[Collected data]
□ □ □
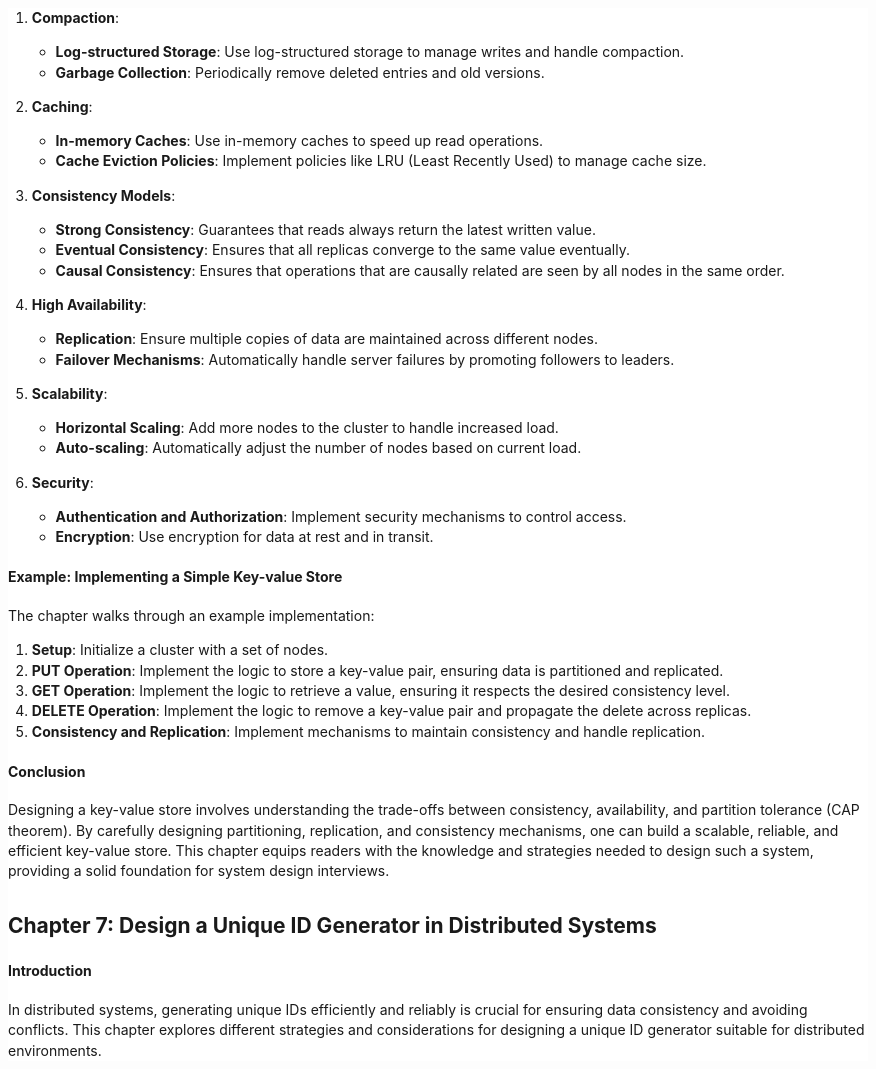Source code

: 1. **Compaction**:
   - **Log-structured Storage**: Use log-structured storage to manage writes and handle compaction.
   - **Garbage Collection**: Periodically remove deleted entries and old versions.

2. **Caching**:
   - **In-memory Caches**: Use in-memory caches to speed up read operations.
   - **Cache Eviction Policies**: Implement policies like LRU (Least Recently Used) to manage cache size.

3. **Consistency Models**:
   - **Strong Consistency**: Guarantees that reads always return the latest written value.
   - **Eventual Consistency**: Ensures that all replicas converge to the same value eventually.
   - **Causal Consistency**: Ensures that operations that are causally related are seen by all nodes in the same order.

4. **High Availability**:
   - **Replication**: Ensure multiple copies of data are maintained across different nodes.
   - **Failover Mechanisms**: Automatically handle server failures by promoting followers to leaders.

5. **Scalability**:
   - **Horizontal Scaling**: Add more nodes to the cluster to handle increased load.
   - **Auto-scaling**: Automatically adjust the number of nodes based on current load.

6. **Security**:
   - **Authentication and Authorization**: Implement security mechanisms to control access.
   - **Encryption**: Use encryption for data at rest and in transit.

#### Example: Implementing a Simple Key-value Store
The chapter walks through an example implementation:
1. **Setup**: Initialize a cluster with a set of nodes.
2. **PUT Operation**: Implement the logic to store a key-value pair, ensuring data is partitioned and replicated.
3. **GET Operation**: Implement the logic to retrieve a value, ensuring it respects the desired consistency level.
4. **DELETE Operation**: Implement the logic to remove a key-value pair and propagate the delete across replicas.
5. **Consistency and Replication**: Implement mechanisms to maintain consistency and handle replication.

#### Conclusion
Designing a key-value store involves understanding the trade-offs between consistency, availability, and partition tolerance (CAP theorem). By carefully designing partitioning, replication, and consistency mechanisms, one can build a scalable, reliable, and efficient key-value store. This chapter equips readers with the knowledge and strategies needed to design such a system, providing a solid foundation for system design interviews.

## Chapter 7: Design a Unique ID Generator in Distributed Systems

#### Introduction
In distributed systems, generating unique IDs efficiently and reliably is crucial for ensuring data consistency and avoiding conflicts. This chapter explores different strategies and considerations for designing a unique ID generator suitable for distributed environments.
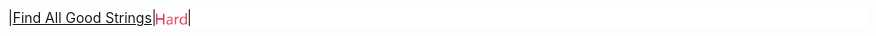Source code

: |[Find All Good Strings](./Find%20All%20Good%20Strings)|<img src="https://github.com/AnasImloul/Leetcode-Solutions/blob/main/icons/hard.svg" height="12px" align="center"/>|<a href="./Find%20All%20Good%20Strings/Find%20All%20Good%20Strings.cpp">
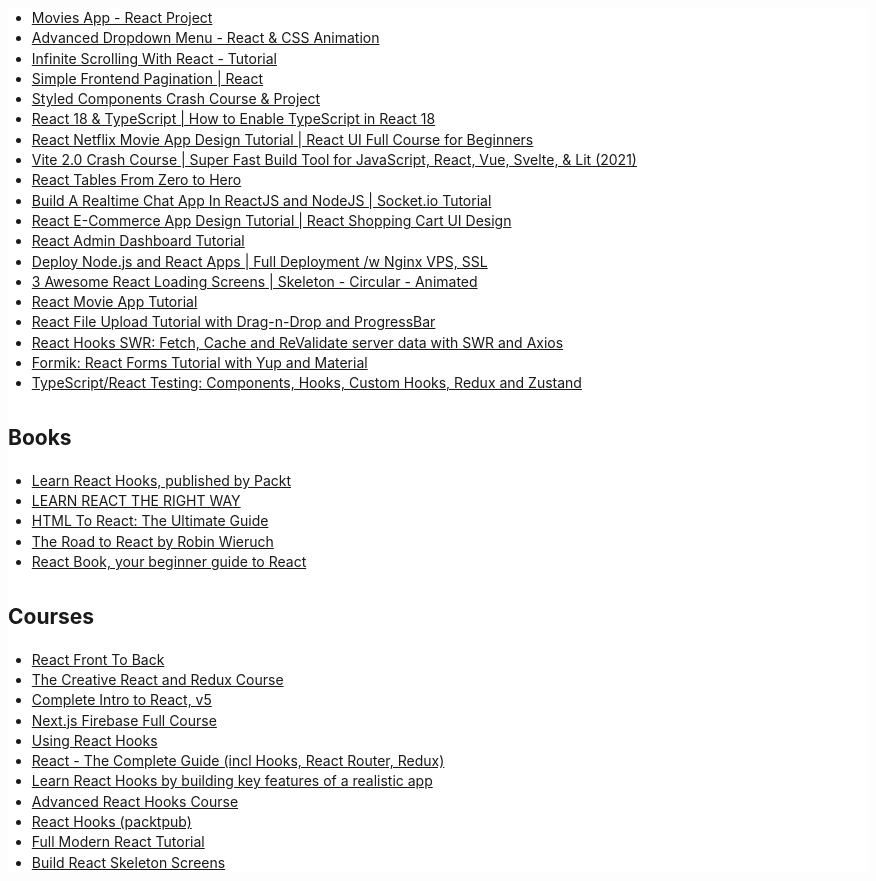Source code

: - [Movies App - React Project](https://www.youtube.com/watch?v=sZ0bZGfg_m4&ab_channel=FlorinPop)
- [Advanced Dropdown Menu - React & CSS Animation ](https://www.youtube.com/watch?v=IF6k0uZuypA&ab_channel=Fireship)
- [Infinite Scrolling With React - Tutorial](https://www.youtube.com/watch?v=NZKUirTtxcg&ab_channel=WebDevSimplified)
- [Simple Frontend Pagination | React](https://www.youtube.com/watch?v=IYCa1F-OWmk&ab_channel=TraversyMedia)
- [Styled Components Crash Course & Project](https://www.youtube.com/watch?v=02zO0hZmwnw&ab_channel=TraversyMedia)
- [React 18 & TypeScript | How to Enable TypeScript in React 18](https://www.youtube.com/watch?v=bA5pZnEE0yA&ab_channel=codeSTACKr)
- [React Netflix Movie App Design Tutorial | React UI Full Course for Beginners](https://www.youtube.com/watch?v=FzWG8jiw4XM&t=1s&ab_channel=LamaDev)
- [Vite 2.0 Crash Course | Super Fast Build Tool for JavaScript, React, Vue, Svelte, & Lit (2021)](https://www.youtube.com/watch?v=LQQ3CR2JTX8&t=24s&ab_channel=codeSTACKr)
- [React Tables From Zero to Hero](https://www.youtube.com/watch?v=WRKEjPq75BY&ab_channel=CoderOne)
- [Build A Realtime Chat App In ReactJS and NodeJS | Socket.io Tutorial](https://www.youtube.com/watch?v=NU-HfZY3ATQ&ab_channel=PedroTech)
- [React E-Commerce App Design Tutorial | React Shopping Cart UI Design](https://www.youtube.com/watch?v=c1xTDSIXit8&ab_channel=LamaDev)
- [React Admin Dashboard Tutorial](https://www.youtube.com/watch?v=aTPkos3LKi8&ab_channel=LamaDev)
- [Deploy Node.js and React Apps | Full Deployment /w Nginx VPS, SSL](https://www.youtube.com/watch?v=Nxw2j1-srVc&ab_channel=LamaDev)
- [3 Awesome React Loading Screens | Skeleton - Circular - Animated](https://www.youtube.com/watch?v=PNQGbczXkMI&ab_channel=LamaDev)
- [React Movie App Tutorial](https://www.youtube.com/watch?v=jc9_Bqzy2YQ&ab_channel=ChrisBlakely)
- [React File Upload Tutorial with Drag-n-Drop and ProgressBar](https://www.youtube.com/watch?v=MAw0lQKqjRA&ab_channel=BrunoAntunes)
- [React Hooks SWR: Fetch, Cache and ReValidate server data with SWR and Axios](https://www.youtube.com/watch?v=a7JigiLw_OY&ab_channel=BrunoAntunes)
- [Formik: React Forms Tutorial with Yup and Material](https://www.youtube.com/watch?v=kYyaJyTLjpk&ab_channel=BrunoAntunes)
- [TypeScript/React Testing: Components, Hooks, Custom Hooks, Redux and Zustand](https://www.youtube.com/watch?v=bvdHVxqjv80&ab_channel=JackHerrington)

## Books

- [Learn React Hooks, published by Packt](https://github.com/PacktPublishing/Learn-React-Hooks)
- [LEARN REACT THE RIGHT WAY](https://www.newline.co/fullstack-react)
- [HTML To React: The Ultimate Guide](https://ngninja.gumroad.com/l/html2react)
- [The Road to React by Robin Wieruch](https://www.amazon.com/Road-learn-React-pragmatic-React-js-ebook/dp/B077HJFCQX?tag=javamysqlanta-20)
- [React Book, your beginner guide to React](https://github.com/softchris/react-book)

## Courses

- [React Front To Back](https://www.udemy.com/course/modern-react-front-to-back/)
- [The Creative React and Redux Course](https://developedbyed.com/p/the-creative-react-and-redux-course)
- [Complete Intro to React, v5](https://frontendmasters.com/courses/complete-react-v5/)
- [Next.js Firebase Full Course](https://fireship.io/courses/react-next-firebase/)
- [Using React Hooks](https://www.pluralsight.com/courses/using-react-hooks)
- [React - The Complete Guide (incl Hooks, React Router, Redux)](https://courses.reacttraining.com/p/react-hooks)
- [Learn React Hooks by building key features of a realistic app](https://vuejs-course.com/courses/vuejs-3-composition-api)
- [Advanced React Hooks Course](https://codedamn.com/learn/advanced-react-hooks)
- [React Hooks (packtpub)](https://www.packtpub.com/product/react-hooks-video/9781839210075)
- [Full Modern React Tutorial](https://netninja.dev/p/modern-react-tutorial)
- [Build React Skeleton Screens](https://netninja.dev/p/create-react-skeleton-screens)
□ □ □
_WHAT IS REQUIRED:_ Transcribe the lines of the listing starting at the line containing "- [Movies App" and ending at the line containing "- [Advanced Dropdown", with both of those lines included.

_WRITTEN SOLUTION:_
: - [Movies App - React Project](https://www.youtube.com/watch?v=sZ0bZGfg_m4&ab_channel=FlorinPop)
- [Advanced Dropdown Menu - React & CSS Animation ](https://www.youtube.com/watch?v=IF6k0uZuypA&ab_channel=Fireship)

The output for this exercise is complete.